= Texto em estudo =
######

Jarbas Magalhães, especialista em Direito Eleitoral

Por Francis Juliano | Fotos: Cláudia Cardozo

Jarbas Magalhães, especialista em Direito Eleitoral
Fotos: Cláudia Cardozo / Bahia Notícias
Saída do bojo da minirreforma política de outubro do ano passado, a nova lei eleitoral promete coibir os exageros das últimas eleições, principalmente quanto a gastos de campanha. Após 17 anos, o país vai realizar novamente eleições em que não serão permitidas doações de empresas para campanhas. A última foi em 1989. Em entrevista ao Bahia Notícias, o especialista e professor em direito eleitoral Jarbas Magalhães alerta os eleitores para a fiscalização da lei.  “Não vai ser simples, e é preciso ficar muito atento em como os financiamentos vão se desenrolar”, disse ao Bahia Notícias. Ele explica que só pessoas físicas podem pôr dinheiro em campanha e atentando para o limite da generosidade: 10% da renda obtida em 2015. Para Magalhães, candidatos que exercem funções precisam ficar atentos às decisões do Tribunal de Contas dos Municípios (TCM). Gestões reprovadas podem tirar candidaturas do páreo, como fazer um candidato ganhar nas urnas e não levar depois da posse, já vestido no paletó. “Seria bom que as decisões viessem antes dessa eleição, mas pode ocorrer depois dos registros de candidaturas. Muita gente já está com a espada na cabeça por isso”, declarou. Leia a entrevista na íntegra abaixo:
 


 
O que é muda efetivamente nesta eleição em relação à de 2012?
Esta é uma eleição inédita no que tange a vários aspectos. O primeiro é o financiamento por parte de pessoas jurídicas, que antes podia, mas o Supremo Tribunal Federal (STF) proibiu. Agora, apenas pessoas físicas podem doar. O candidato pode usar recursos próprios ou verba de fundo partidário. A última eleição que tivemos em que era só permitido dinheiro público em campanha foi em 1989. Não vai ser simples, e é preciso ficar muito atento como os financiamentos que vão se desenrolar.
 
 
No interior, geralmente os grupos que comandam o poder político têm também maior poder econômico. O dinheiro que entra na campanha muitas vezes vem de empresas ligadas às mesmas famílias. Como é que fica agora? Essas empresas vão poder doar?
Pessoa jurídica de forma alguma vai poder doar. O que pode são pessoas físicas. Os sócios dessas empresas é que podem doar, e dentro de limites.

######

= Dados de entrada =

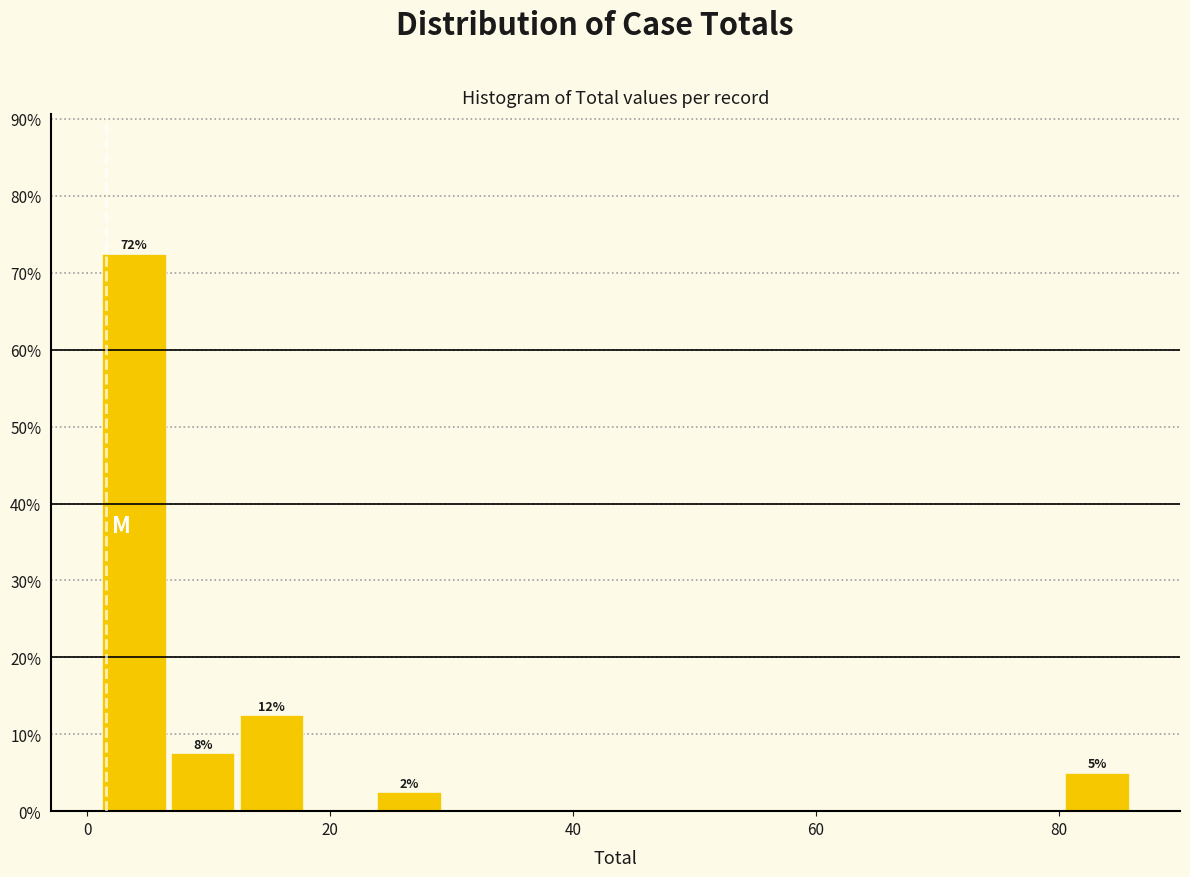

Around what value on the x-axis is the tallest bar? Give the approximate position of its centre, as read against the axis.

4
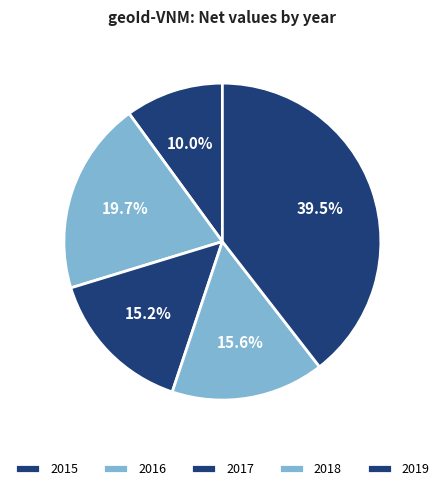

To the nearest percent, what is the combined percentage of 2017 and 2019?

55%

######

= O que fazer =
1. De acordo com o texto em estudo, qual é o limite para a doação de uma pessoa física a uma campanha?
2. Traduza para o inglês esta frase do texto em estudo: "O candidato pode usar recursos próprios ou verba de fundo partidário."
3. Transcreva fielmente o trecho do texto em estudo que vai de "O que é muda" até "vão se desenrolar.".

= Gabarito =
1. 10% da renda obtida em 2015.

2. The candidate may use their own resources or money from the party fund.

3.
O que é muda efetivamente nesta eleição em relação à de 2012?
Esta é uma eleição inédita no que tange a vários aspectos. O primeiro é o financiamento por parte de pessoas jurídicas, que antes podia, mas o Supremo Tribunal Federal (STF) proibiu. Agora, apenas pessoas físicas podem doar. O candidato pode usar recursos próprios ou verba de fundo partidário. A última eleição que tivemos em que era só permitido dinheiro público em campanha foi em 1989. Não vai ser simples, e é preciso ficar muito atento como os financiamentos que vão se desenrolar.